What you need to do: Please copy the entries again, starting at the line that has "10h47. Photo follows." and stopping after the line that has "Time: 12h43", with "reading" changed to "readout" and nothing else altered. Omit the pictures from your copy.

Records to process:
○ ○ ○
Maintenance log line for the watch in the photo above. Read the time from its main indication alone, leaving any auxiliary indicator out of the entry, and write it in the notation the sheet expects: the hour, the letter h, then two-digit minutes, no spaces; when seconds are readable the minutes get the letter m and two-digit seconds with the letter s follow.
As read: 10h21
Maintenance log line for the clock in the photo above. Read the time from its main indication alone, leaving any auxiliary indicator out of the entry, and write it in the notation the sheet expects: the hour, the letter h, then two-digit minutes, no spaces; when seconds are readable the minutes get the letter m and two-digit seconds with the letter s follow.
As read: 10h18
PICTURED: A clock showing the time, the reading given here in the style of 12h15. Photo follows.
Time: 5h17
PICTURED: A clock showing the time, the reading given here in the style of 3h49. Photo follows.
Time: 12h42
○ ○ ○
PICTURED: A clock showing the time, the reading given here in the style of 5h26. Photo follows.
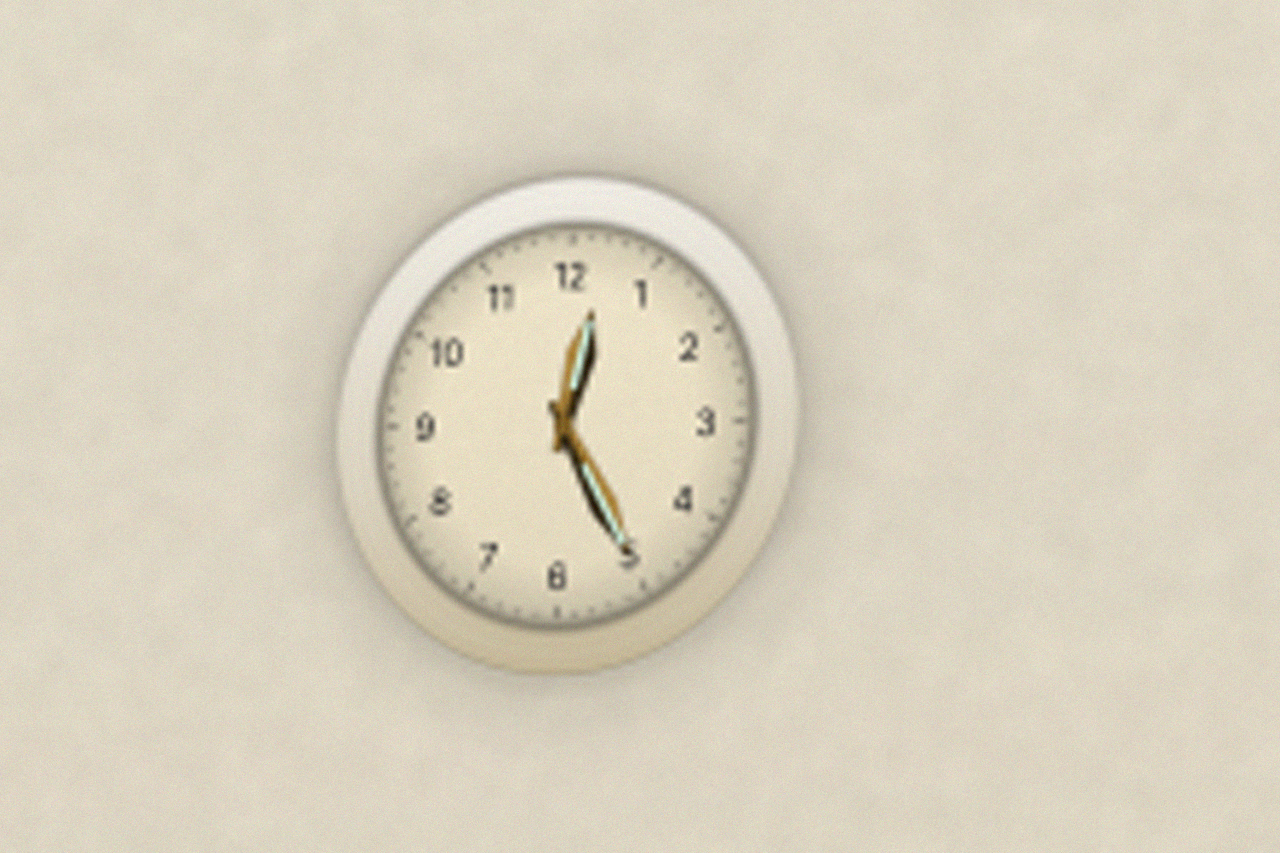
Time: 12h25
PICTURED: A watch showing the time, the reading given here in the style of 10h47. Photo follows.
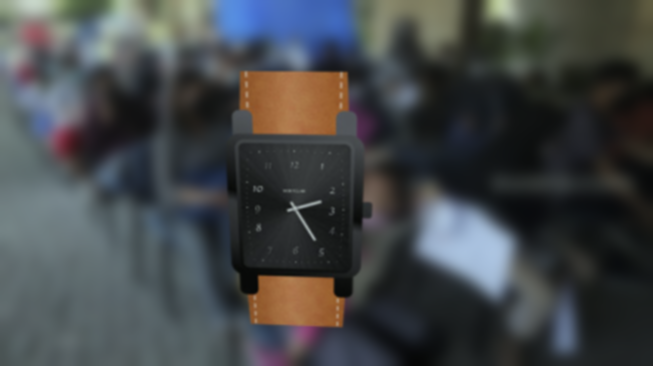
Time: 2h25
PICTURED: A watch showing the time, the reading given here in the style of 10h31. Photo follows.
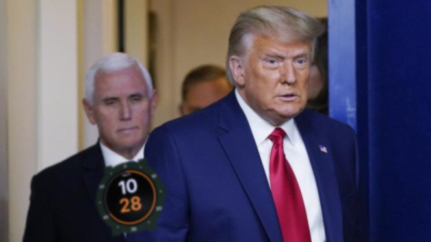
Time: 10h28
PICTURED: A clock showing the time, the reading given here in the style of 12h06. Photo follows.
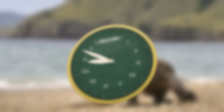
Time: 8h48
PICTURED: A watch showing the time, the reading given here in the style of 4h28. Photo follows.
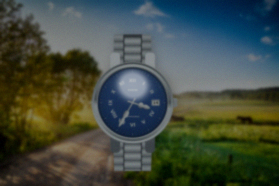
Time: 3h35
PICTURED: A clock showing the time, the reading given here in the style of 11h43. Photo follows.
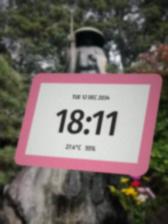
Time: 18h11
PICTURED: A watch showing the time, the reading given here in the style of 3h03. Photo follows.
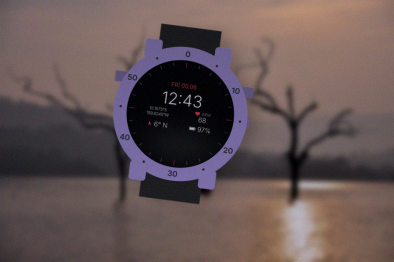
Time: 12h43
○ ○ ○
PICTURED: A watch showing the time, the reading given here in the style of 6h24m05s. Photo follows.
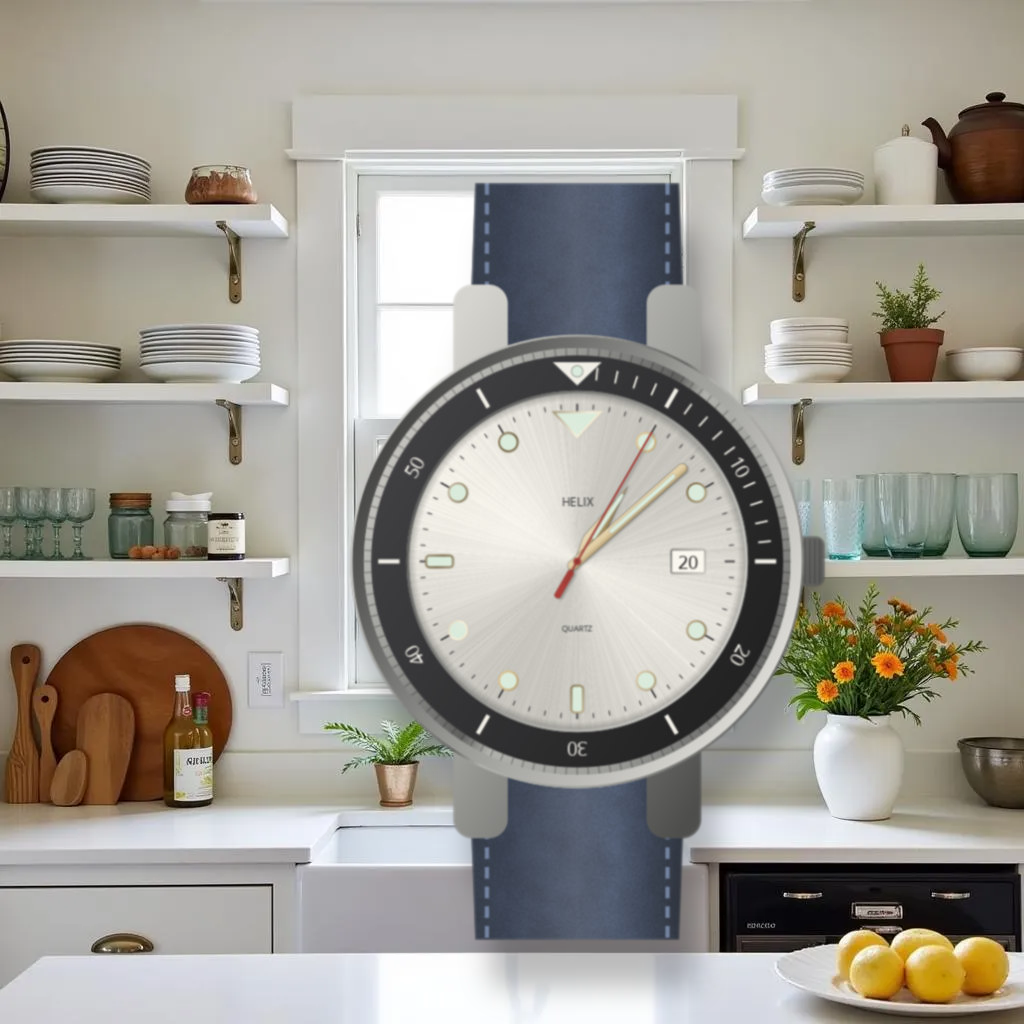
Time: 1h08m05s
○ ○ ○
Finished exercise:
PICTURED: A watch showing the time, the readout given here in the style of 10h47. Photo follows.
Time: 2h25
PICTURED: A watch showing the time, the readout given here in the style of 10h31. Photo follows.
Time: 10h28
PICTURED: A clock showing the time, the readout given here in the style of 12h06. Photo follows.
Time: 8h48
PICTURED: A watch showing the time, the readout given here in the style of 4h28. Photo follows.
Time: 3h35
PICTURED: A clock showing the time, the readout given here in the style of 11h43. Photo follows.
Time: 18h11
PICTURED: A watch showing the time, the readout given here in the style of 3h03. Photo follows.
Time: 12h43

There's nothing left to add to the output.